Please copy every line of the records below, character for character, with no changes.
[MATERIAL FOR THIS TASK — start]
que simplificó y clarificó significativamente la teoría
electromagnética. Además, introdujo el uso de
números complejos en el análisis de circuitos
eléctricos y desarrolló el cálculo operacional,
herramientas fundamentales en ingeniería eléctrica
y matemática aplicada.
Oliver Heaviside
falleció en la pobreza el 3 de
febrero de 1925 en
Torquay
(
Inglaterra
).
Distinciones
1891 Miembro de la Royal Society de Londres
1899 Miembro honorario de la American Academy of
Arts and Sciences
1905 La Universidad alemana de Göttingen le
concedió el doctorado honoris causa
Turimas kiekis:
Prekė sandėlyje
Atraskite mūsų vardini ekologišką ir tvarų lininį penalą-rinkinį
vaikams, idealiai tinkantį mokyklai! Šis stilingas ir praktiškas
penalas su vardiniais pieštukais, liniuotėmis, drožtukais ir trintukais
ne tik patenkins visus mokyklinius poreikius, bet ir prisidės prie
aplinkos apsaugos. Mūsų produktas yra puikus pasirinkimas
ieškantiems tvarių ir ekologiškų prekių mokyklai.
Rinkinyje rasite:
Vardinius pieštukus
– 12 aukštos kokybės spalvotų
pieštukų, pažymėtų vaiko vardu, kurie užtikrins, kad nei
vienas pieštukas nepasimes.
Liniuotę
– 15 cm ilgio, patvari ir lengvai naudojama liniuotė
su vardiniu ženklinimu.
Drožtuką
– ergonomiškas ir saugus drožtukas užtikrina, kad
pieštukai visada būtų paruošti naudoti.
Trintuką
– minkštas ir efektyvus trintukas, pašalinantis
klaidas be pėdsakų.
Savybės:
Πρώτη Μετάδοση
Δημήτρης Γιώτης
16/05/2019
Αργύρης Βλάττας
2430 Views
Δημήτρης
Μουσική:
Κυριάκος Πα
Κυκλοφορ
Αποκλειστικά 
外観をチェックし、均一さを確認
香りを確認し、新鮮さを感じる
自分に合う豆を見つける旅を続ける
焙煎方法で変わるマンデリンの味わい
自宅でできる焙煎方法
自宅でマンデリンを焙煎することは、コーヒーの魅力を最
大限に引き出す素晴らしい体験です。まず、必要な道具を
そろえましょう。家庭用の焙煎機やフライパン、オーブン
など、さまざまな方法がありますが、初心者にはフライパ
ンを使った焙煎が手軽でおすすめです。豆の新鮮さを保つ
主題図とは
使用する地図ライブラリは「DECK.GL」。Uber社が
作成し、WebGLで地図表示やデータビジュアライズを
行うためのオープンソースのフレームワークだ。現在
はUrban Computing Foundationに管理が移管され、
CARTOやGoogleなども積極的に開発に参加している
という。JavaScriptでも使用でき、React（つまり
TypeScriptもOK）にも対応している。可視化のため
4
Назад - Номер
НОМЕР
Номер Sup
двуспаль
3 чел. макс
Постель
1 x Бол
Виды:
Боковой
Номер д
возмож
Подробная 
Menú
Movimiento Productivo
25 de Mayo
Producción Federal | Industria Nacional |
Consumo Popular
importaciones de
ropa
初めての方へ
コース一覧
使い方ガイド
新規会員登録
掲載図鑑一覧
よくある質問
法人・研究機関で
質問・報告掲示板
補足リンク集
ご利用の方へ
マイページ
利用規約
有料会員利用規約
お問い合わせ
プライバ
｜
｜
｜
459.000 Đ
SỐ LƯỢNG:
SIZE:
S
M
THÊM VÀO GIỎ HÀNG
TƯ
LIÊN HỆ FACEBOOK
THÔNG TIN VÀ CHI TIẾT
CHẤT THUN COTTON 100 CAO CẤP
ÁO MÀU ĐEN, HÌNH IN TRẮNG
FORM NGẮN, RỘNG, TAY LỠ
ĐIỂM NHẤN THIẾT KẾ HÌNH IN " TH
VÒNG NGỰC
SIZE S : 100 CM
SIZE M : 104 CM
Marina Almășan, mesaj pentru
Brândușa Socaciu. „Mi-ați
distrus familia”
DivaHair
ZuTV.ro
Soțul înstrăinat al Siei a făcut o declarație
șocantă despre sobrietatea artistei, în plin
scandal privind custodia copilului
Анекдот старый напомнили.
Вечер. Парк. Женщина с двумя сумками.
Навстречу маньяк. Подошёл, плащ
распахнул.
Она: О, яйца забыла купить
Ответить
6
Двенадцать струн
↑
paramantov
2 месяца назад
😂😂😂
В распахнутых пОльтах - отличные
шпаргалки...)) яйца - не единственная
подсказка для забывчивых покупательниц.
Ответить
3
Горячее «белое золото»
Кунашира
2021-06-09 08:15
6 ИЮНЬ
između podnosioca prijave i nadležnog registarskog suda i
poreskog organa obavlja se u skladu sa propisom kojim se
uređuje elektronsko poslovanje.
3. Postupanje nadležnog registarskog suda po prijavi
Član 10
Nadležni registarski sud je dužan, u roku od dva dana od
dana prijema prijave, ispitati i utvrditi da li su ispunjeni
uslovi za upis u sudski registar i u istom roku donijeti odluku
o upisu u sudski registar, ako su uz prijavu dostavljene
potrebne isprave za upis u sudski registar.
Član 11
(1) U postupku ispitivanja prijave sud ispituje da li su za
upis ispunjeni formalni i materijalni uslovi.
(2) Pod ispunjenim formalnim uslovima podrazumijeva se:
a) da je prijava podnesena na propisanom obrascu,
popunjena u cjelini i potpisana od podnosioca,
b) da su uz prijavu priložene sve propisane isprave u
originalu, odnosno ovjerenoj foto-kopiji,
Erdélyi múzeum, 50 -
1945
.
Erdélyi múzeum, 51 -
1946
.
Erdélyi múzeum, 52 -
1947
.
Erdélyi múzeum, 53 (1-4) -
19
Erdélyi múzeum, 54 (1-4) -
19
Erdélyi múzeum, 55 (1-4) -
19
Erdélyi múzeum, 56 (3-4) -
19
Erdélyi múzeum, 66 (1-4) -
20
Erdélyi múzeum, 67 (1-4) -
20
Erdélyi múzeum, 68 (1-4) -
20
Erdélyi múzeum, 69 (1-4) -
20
[MATERIAL FOR THIS TASK — finish]
[ANSWER TO THE EXERCISE]:
que simplificó y clarificó significativamente la teoría
electromagnética. Además, introdujo el uso de
números complejos en el análisis de circuitos
eléctricos y desarrolló el cálculo operacional,
herramientas fundamentales en ingeniería eléctrica
y matemática aplicada.
Oliver Heaviside
falleció en la pobreza el 3 de
febrero de 1925 en
Torquay
(
Inglaterra
).
Distinciones
1891 Miembro de la Royal Society de Londres
1899 Miembro honorario de la American Academy of
Arts and Sciences
1905 La Universidad alemana de Göttingen le
concedió el doctorado honoris causa
Turimas kiekis:
Prekė sandėlyje
Atraskite mūsų vardini ekologišką ir tvarų lininį penalą-rinkinį
vaikams, idealiai tinkantį mokyklai! Šis stilingas ir praktiškas
penalas su vardiniais pieštukais, liniuotėmis, drožtukais ir trintukais
ne tik patenkins visus mokyklinius poreikius, bet ir prisidės prie
aplinkos apsaugos. Mūsų produktas yra puikus pasirinkimas
ieškantiems tvarių ir ekologiškų prekių mokyklai.
Rinkinyje rasite:
Vardinius pieštukus
– 12 aukštos kokybės spalvotų
pieštukų, pažymėtų vaiko vardu, kurie užtikrins, kad nei
vienas pieštukas nepasimes.
Liniuotę
– 15 cm ilgio, patvari ir lengvai naudojama liniuotė
su vardiniu ženklinimu.
Drožtuką
– ergonomiškas ir saugus drožtukas užtikrina, kad
pieštukai visada būtų paruošti naudoti.
Trintuką
– minkštas ir efektyvus trintukas, pašalinantis
klaidas be pėdsakų.
Savybės:
Πρώτη Μετάδοση
Δημήτρης Γιώτης
16/05/2019
Αργύρης Βλάττας
2430 Views
Δημήτρης
Μουσική:
Κυριάκος Πα
Κυκλοφορ
Αποκλειστικά 
外観をチェックし、均一さを確認
香りを確認し、新鮮さを感じる
自分に合う豆を見つける旅を続ける
焙煎方法で変わるマンデリンの味わい
自宅でできる焙煎方法
自宅でマンデリンを焙煎することは、コーヒーの魅力を最
大限に引き出す素晴らしい体験です。まず、必要な道具を
そろえましょう。家庭用の焙煎機やフライパン、オーブン
など、さまざまな方法がありますが、初心者にはフライパ
ンを使った焙煎が手軽でおすすめです。豆の新鮮さを保つ
主題図とは
使用する地図ライブラリは「DECK.GL」。Uber社が
作成し、WebGLで地図表示やデータビジュアライズを
行うためのオープンソースのフレームワークだ。現在
はUrban Computing Foundationに管理が移管され、
CARTOやGoogleなども積極的に開発に参加している
という。JavaScriptでも使用でき、React（つまり
TypeScriptもOK）にも対応している。可視化のため
4
Назад - Номер
НОМЕР
Номер Sup
двуспаль
3 чел. макс
Постель
1 x Бол
Виды:
Боковой
Номер д
возмож
Подробная 
Menú
Movimiento Productivo
25 de Mayo
Producción Federal | Industria Nacional |
Consumo Popular
importaciones de
ropa
初めての方へ
コース一覧
使い方ガイド
新規会員登録
掲載図鑑一覧
よくある質問
法人・研究機関で
質問・報告掲示板
補足リンク集
ご利用の方へ
マイページ
利用規約
有料会員利用規約
お問い合わせ
プライバ
｜
｜
｜
459.000 Đ
SỐ LƯỢNG:
SIZE:
S
M
THÊM VÀO GIỎ HÀNG
TƯ
LIÊN HỆ FACEBOOK
THÔNG TIN VÀ CHI TIẾT
CHẤT THUN COTTON 100 CAO CẤP
ÁO MÀU ĐEN, HÌNH IN TRẮNG
FORM NGẮN, RỘNG, TAY LỠ
ĐIỂM NHẤN THIẾT KẾ HÌNH IN " TH
VÒNG NGỰC
SIZE S : 100 CM
SIZE M : 104 CM
Marina Almășan, mesaj pentru
Brândușa Socaciu. „Mi-ați
distrus familia”
DivaHair
ZuTV.ro
Soțul înstrăinat al Siei a făcut o declarație
șocantă despre sobrietatea artistei, în plin
scandal privind custodia copilului
Анекдот старый напомнили.
Вечер. Парк. Женщина с двумя сумками.
Навстречу маньяк. Подошёл, плащ
распахнул.
Она: О, яйца забыла купить
Ответить
6
Двенадцать струн
↑
paramantov
2 месяца назад
😂😂😂
В распахнутых пОльтах - отличные
шпаргалки...)) яйца - не единственная
подсказка для забывчивых покупательниц.
Ответить
3
Горячее «белое золото»
Кунашира
2021-06-09 08:15
6 ИЮНЬ
između podnosioca prijave i nadležnog registarskog suda i
poreskog organa obavlja se u skladu sa propisom kojim se
uređuje elektronsko poslovanje.
3. Postupanje nadležnog registarskog suda po prijavi
Član 10
Nadležni registarski sud je dužan, u roku od dva dana od
dana prijema prijave, ispitati i utvrditi da li su ispunjeni
uslovi za upis u sudski registar i u istom roku donijeti odluku
o upisu u sudski registar, ako su uz prijavu dostavljene
potrebne isprave za upis u sudski registar.
Član 11
(1) U postupku ispitivanja prijave sud ispituje da li su za
upis ispunjeni formalni i materijalni uslovi.
(2) Pod ispunjenim formalnim uslovima podrazumijeva se:
a) da je prijava podnesena na propisanom obrascu,
popunjena u cjelini i potpisana od podnosioca,
b) da su uz prijavu priložene sve propisane isprave u
originalu, odnosno ovjerenoj foto-kopiji,
Erdélyi múzeum, 50 -
1945
.
Erdélyi múzeum, 51 -
1946
.
Erdélyi múzeum, 52 -
1947
.
Erdélyi múzeum, 53 (1-4) -
19
Erdélyi múzeum, 54 (1-4) -
19
Erdélyi múzeum, 55 (1-4) -
19
Erdélyi múzeum, 56 (3-4) -
19
Erdélyi múzeum, 66 (1-4) -
20
Erdélyi múzeum, 67 (1-4) -
20
Erdélyi múzeum, 68 (1-4) -
20
Erdélyi múzeum, 69 (1-4) -
20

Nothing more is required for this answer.